Hardware: This really deserves it's own section. Simply downloading and storing fair bit is pretty easy now and can be done with Potato PCs and a few external hard drives. Full on data hoarding with a plan of keeping something available years or even decades requires a bit more careful planning.Plus plenty of inbetween! From an old Optiplex, cheap default configured NASes to full on enterprise grade servers. There is a lot of set ups that could work for a lot of different people. One thing to remember though: multiple backups! Not everyone can go full 3-2-1 method but unless your storing it short term it is good to have two copies of something at least. Also learn about bit rot!


Glossary:
For some of the terms you may see around here frequently (needs expansion but this is a start).

IPFS
InterPlanetary File System: something that has been getting a lot of use around here lately. It is a distributed decentralized network and protocol. Think BiTTorrent without a central server (but more than that) would be a simple TL:DR. I like what Archivist said here on it:>>10173
>General idea, from one perspective. Are you interested in BitTorrent, but wish it was as elastic and expansive as the web? IPFS may be your solution! It takes good ideas from various things, such as HTTP and BitTorrent. Similar to the web, which has many various things, try not to rely on others to host IPFS data.

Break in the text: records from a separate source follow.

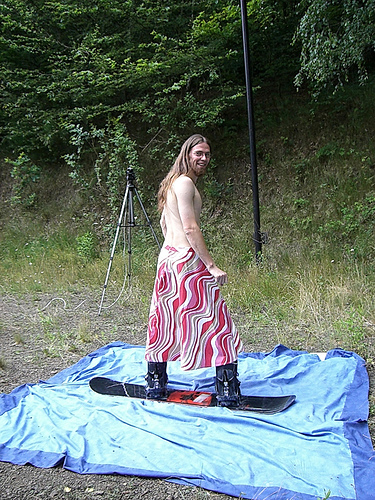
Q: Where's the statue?
A: On top of the building.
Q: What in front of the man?
A: Trees.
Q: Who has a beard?
A: The man.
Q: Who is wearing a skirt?
A: A man.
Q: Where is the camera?
A: On the tripod.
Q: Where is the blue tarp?
A: Under the man.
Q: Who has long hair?
A: The man.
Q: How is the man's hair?
A: Long.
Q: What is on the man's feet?
A: A snowboard.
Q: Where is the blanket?
A: On the ground.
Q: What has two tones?
A: The blanket.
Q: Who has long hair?
A: The man.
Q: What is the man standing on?
A: A snowboard.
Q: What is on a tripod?
A: A camera.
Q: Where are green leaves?
A: On trees.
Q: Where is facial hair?
A: On man's face.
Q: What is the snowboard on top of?
A: A blue blanket.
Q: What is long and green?
A: Grass.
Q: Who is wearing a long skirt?
A: A man.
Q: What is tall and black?
A: A pole.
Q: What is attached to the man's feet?
A: A snowboard.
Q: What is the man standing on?
A: A blue blanket.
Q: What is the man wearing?
A: A red, pink, grey and white skirt.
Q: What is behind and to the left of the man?
A: A camera tripod.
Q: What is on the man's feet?
A: Ski boots.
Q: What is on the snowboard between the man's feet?
A: A red design.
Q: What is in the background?
A: Trees.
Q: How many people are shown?
A: One.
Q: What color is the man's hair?
A: Brown.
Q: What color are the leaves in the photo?
A: Green.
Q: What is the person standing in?
A: A snowboard.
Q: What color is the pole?
A: Black.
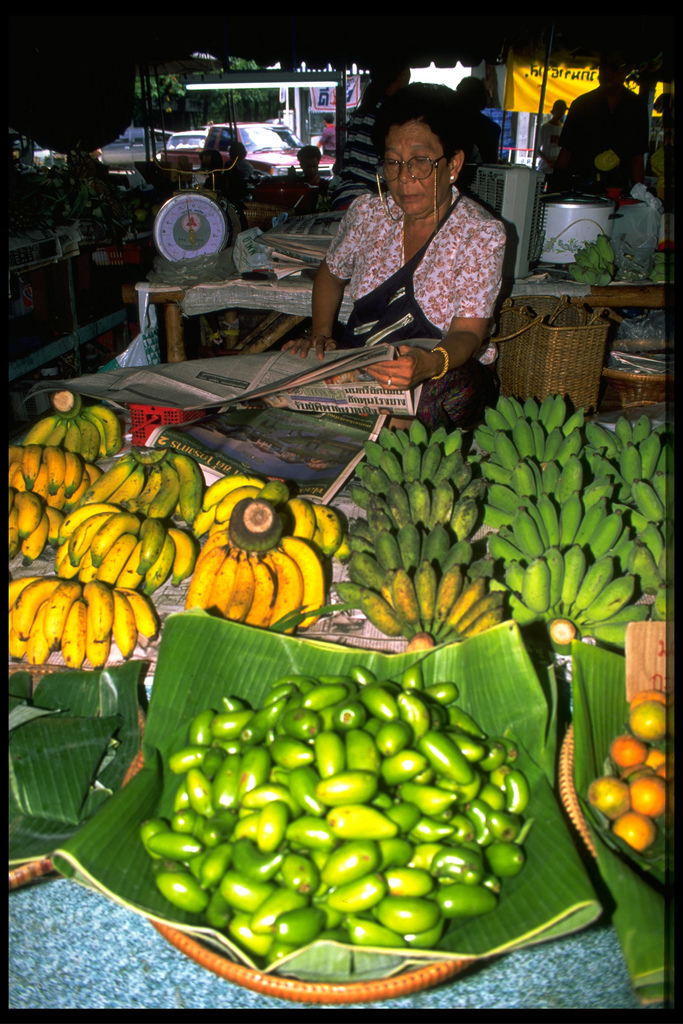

In BitTorrent you can somewhat rely on other peers to host "important data" (read: some retarded TV show/movie/anime/video game/etc.) forever. Can't expect other peers to host your HTML or folder forever.
I could also invoke comparisons to ZeroNet and Freenet but I think those might be more obscure!

WARC
Web ARChive: a file format that is designed specifically for archiving websites. This isn't the same as downloading a single web page and is, to simply put it, much better at getting a site intact than most manual scraping.